Fall Blog Post 1: Lessons Learned from Fieldwork

Top Three Things I Learned in Sierra Leone:

  1. I learned to have thick skin. Not everything will go my way – sometimes, nothing will go my way. But it’s important to keep the larger mission in mind, even in times of struggle, frustration and turbulence.
  2. The problems are real, vast and personal, not abstract and imaginary. And statistics can rarely capture the scope, magnitude and personalization of the problems each of the teams in Sierra Leone focused their efforts on. People’s lives are at stake, so to think of this as a class project or as a credit-bearing activity demeans the work we do.
  3. Fight for what you think is right. Even if you lose, your contribution can better refine the final product or push the conversation forward in a productive way.

How did the GSIF trip facilitate your professional development?

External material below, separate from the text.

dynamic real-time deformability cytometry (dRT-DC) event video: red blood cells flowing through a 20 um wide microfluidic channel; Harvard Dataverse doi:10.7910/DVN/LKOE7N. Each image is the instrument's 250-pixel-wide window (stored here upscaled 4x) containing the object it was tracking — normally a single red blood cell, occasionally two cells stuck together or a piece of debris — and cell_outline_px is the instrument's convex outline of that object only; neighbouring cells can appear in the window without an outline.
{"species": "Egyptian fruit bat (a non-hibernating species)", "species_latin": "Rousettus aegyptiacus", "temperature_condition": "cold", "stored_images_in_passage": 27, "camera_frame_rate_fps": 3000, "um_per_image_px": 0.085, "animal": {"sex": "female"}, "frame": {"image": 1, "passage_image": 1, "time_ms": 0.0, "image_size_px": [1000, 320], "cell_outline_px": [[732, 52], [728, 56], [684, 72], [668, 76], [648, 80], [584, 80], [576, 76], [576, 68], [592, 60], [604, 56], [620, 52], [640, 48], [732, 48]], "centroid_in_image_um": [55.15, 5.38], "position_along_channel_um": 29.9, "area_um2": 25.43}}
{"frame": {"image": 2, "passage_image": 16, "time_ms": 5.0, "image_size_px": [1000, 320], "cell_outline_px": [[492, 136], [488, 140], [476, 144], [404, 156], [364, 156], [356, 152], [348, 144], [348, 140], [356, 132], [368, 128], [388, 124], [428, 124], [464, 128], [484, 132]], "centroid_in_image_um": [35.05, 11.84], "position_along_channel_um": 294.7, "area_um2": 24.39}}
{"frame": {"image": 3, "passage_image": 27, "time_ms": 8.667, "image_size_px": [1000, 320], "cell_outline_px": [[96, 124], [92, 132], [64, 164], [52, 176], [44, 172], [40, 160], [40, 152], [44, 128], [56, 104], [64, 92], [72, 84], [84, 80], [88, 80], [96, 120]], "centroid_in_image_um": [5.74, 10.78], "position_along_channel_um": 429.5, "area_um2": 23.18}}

  1. When communicating cross-culturally, an important skill is learning how to get a point across in simple and understandable terms without being patronizing to the individual’s life, level of education and experiences within his/her context.
  2. Fairness must be balanced with a motivation to get results from yourself and others, and neither one should outweigh the other. Including all stakeholders is the only way to produce a result that satisfies, or at least reaches a compromise, between all relevant people’s positions and perspectives. But being fair should not go so far as to delay the project’s goals or to reduce efficiency in the decision-making process.
  3. Dream big: think of ways to achieve results both within and outside of the current system. The current system works sometimes in some ways, but may not in other instances. Sure, not reinventing the wheel saves time and can have its benefits, like minimizing confusion and not appearing to be “radical.” But thinking of ways to accomplish a task in a way that is revolutionarily different from what is currently done is less restricting in the idea and innovation phase and can lead to results that would never have occurred otherwise.

How did the GSIF trip help you grow personally?

  1. I think I improved my ability to balance speaking with listening in a team setting. I hear other opinions out and jump in to the discussion when I feel I can contribute a valid point or to synthesize what has already been said, but without dismissing, overshadowing or talking over my teammates.
  2. I handled multiple, often competing personalities in a team environment in a manner that still produced results and minimized the damage these personalities could do to the project if weaponized in such a way.
  3. I honestly felt like I simply became a much more empathetic person from this trip, and I had the unique opportunity to turn this empathy into action. It is so easy to forget all the privileges and true luxuries we at Lehigh are afforded, and on the flip side, it also very easy to “feel bad” for people but get reserved to a state of inaction. Both of these extremes became apparent to me on the GSIF trip, and I was able to navigate the middle ground of remembering to feel empathy in a deep way but also become moved in such a way to act on it for the betterment of humanity.